Gavaskar pointed out that he had suggested starting a women's IPL in 2017 as well, after India lost to England in a closely contested ODI World Cup final in front of a full house at Lord's. "I've been asking for a women's IPL for the last couple of years ever since I saw the finals at Lord's 2017. That is where you actually saw that there is potential for a women's IPL.
"And like I said, it doesn't necessarily have to start with an eight-team IPL, it can start maybe with a five-team or four-team IPL or WIPL or whatever you might want to call it. But I think if you start with that, there'll be more talent that will come to the fore, just like it has for the men's team."
The men's IPL started in 2008 and ever since it has given higher opportunities to several uncapped players. Jasprit Bumrah, Hardik Pandya are two of the biggest names that have utilised the IPL as a springboard to vault in to the Indian team.
"Today look at this Indian men's team," Gavaskar said. "There are more (players) not from the metros. They're more from what you would otherwise call the rural areas, the interiors of India, that is where all the talent is. And that is where all the talent in women's cricket also could be. And therefore, if we tap that talent, we will have much better teams. We will have competition within the team itself to try and get into the Indian team. And that's only healthy for Indian women's cricket."
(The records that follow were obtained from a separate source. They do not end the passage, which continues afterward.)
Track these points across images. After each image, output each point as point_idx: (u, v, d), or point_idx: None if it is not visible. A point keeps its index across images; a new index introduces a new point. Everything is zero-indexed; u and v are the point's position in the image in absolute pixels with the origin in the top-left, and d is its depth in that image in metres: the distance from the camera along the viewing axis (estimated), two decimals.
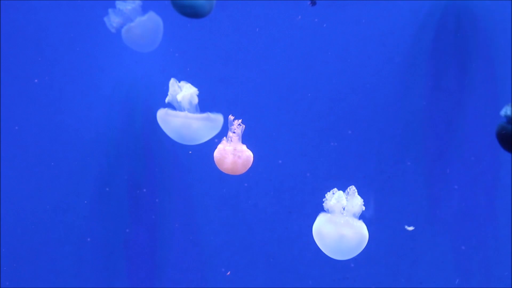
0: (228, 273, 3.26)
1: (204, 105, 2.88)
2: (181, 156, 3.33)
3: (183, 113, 2.84)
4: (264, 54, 3.25)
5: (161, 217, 3.37)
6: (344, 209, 2.68)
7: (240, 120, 2.79)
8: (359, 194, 2.69)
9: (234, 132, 2.80)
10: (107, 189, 3.37)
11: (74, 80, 3.36)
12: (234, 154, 2.79)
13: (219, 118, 2.89)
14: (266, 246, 3.22)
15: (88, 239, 3.47)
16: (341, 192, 2.69)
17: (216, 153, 2.83)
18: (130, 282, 3.38)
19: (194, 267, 3.31)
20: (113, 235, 3.41)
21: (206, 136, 2.93)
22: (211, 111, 2.85)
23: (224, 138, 2.82)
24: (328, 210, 2.70)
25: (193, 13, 2.62)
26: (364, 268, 3.18)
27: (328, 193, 2.70)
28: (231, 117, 2.81)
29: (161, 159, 3.35)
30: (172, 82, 2.86)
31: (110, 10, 3.10)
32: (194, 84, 2.86)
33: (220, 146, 2.83)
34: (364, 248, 2.73)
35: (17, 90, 3.40)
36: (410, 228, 3.20)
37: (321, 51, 3.23)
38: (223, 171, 2.85)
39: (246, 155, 2.80)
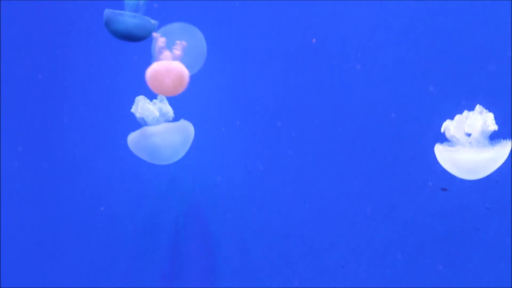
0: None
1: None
2: None
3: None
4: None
5: (237, 193, 2.99)
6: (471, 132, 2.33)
7: (164, 38, 2.48)
8: None
9: (175, 50, 2.52)
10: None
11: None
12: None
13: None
14: (388, 196, 2.77)
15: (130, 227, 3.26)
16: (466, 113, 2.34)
17: (157, 70, 2.48)
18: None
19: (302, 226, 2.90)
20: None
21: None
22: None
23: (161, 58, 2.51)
24: (452, 138, 2.35)
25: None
26: None
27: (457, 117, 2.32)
28: (155, 35, 2.49)
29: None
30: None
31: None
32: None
33: (158, 64, 2.50)
34: None
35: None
36: None
37: None
38: (158, 91, 2.55)
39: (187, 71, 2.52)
The BCCI has been attentive to the growth of women's cricket in India. In 2018, it conducted a one-off women's T20 challenge match, which was played between two teams comprising the biggest names in the game. Last year the T20 challenge grew to include three teams, who played across four matches coinciding with the men's IPL playoffs. This season the BCCI added another team to the T20 challenge which means four teams will play seven matches during the men's IPL play-offs.
The T20 Challenge provided 16-year old Shafali Verma a grand stage to showcase her skills at the start of her career, which reached new heights at this year's T20 World Cup, where she emerged India's highest run-getter. Kaur has already expressed her desire to see the tournament become more full-fledged.
"We are hoping for some more games for the Women's Challenge and I hope some more teams will get it," she said at the presentation in Melbourne. "That tournament is very important for us because that tournament is one of the high quality tournaments for us domestically. From that we already got two good players and hopefully in the upcoming tournament we do get more players so that they can come and contribute for the team."
Gavaskar echoed those thoughts. "The more matches that they play, the more experience that they get," he said. "They will also be able to share the dressing room with some of the stars of world cricket, like the Indian Premier League where the young Indian players (male) were able to share change room with the Indian greats, but also greats from the cricketing world."
According to Gavaskar, if the BCCI needed any more proof that a women's T20 league is a good investment, it should look at the Women's Big Bash League (WBBL) which has been driven by investment from Cricket Australia for several years. The WBBL's contribution to Australian women's cricket can been seen not just through multiple ICC world titles, but also through fresh young talent.
"Yes, you've got to say that the Australian Cricket Board has backed Australian women's team for a long, long time. They also had the WBBL, which has given plenty of opportunities to even a lot of our Indian players: Smriti Mandhana, Harmanpreet [Kaur], Deepti Sharma - they have all played in the WBBL. That is a big tournament.
"That is a tournament where you get to play the best players in the world, and you learn from them. But like the IPL, majority of the players in the WBBL are Australian women players in that, and that certainly has helped them to find that many more players.
"A women's IPL will make a lot of sense because that will mean there will be a lot more exposure for the women, there will be a lot more talent, which is probably there, but we don't know at the moment, will come to the fore. And then as the years go by Indian women's team will start winning a lot more trophies."